Stanford HAI Weekly Seminar with Jeffrey Ding: The Rise and Fall of Great Technologies and Powers
Timezone: PST
How do technological revolutions affect the rise and fall of great powers? Scholars have long observed that major technological breakthroughs disrupt the economic balance of power, bringing about a power transition. However, there has been surprisingly limited investigation into how this process occurs.
Existing studies establish that a nation’s success in adapting to revolutionary technologies is determined by the fit between its institutions and the demands of these technologies. The standard explanation emphasizes institutional factors best suited for monopolizing innovation in new, fast-growing industries (leading sectors). Jeff proposes an alternative mechanism based on the diffusion of general-purpose technologies (GPTs), which presents a different trajectory for countries to leapfrog the industrial leader. Characterized by their potential for continuous improvement, pervasiveness, and synergies with complementary innovations, GPTs only make an economy-wide impact after a drawn-out process of diffusion across many sectors. The demands of GPT diffusion shape the institutional adaptations crucial to success in technological revolutions. Specifically, Jeff emphasizes the role of education systems and technical associations that broaden the base of engineering skills associated with a GPT. To test this argument, Jeff sets the leading-sector mechanism against the GPT diffusion mechanism across three historical case studies, which correspond to past industrial revolutions: Britain’s rise to preeminence in the early 19th century; the U.S.’s overtaking of Britain before World War I; Japan’s challenge to U.S. technological dominance in the late 20th century. Evidence from these case studies supports the GPT diffusion explanation, shedding new insights into how emerging technologies like AI, which some regard as driving a fourth industrial revolution, will affect a possible U.S.-China power transition.

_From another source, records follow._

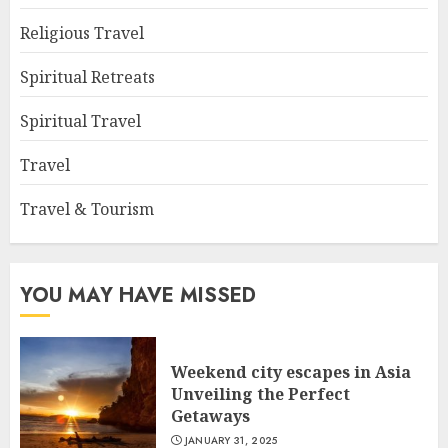
Religious Travel
Spiritual Retreats
Spiritual Travel
Travel
Travel & Tourism
YOU MAY HAVE MISSED
Weekend city escapes in Asia
Unveiling the Perfect
Getaways
JANUARY 31, 2025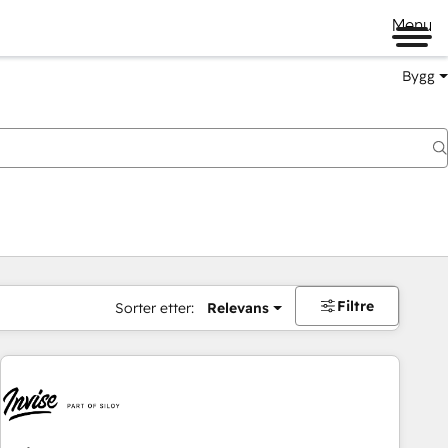
Menu
Bygg
Filtre
Sorter etter:
Relevans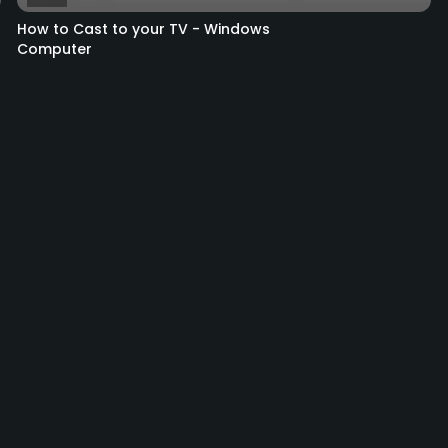
How to Cast to your TV - Windows
Computer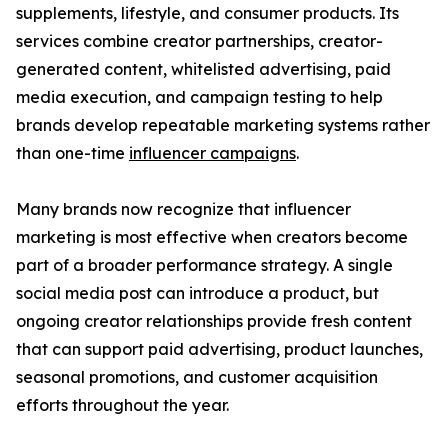
supplements, lifestyle, and consumer products. Its
services combine creator partnerships, creator-
generated content, whitelisted advertising, paid
media execution, and campaign testing to help
brands develop repeatable marketing systems rather
than one-time
influencer campaigns
.
Many brands now recognize that influencer
marketing is most effective when creators become
part of a broader performance strategy. A single
social media post can introduce a product, but
ongoing creator relationships provide fresh content
that can support paid advertising, product launches,
seasonal promotions, and customer acquisition
efforts throughout the year.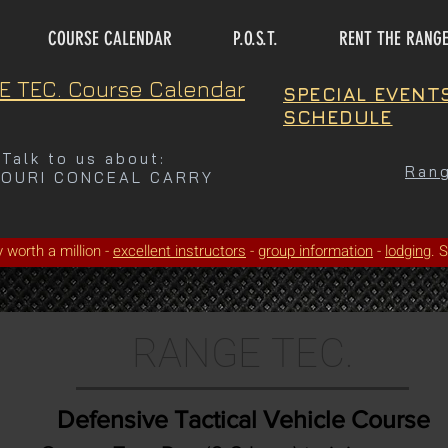
COURSE CALENDAR
P.O.S.T.
RENT THE RANG
E TEC. Course Calendar
SPECIAL EVENT
SCHEDULE
Talk to us about:
Rang
SOURI CONCEAL CARRY
ty worth a million -
excellent instructors
-
group information
-
lodging
. 
RANGE TEC.
Defensive Tactical Vehicle Course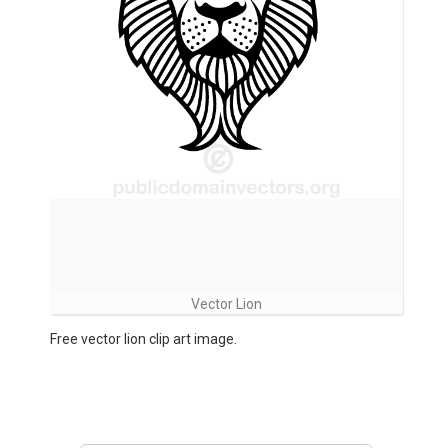
Vector Lion
Free vector lion clip art image.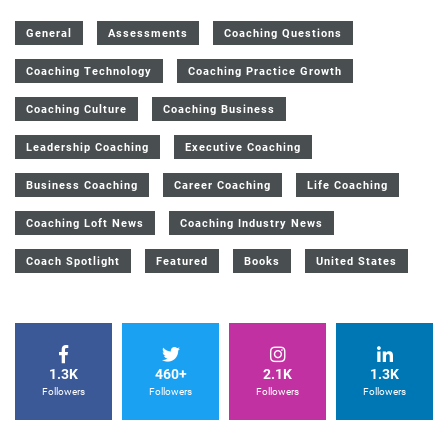
General
Assessments
Coaching Questions
Coaching Technology
Coaching Practice Growth
Coaching Culture
Coaching Business
Leadership Coaching
Executive Coaching
Business Coaching
Career Coaching
Life Coaching
Coaching Loft News
Coaching Industry News
Coach Spotlight
Featured
Books
United States
1.3K
460+
2.1K
1.3K
Followers
Followers
Followers
Followers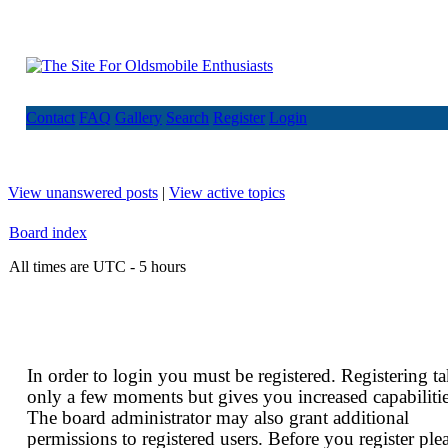
Contact
FAQ
Gallery
Search
Register
Login
View unanswered posts
|
View active topics
Board index
All times are UTC - 5 hours
In order to login you must be registered. Registering t
only a few moments but gives you increased capabilitie
The board administrator may also grant additional
permissions to registered users. Before you register ple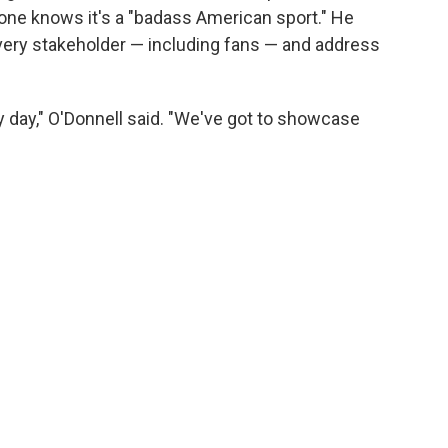
ne knows it's a "badass American sport." He
 every stakeholder — including fans — and address
y day," O'Donnell said. "We've got to showcase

Dr. Jeffrey Ding received his Ph.D. in International Relations from the University of Oxford, where he studied as a Rhodes Scholar. His research interests include the effects of technological revolutions on the rise and fall of great powers, U.S.-China competition over strategic technologies, and assessments of national scientific and technological capabilities. His work has been published in Foreign Affairs, Security Studies, and other outlets. Dr. Ding has also worked as a researcher for Georgetown’s Center for Security and Emerging Technology and Oxford’s Centre for the Governance of AI.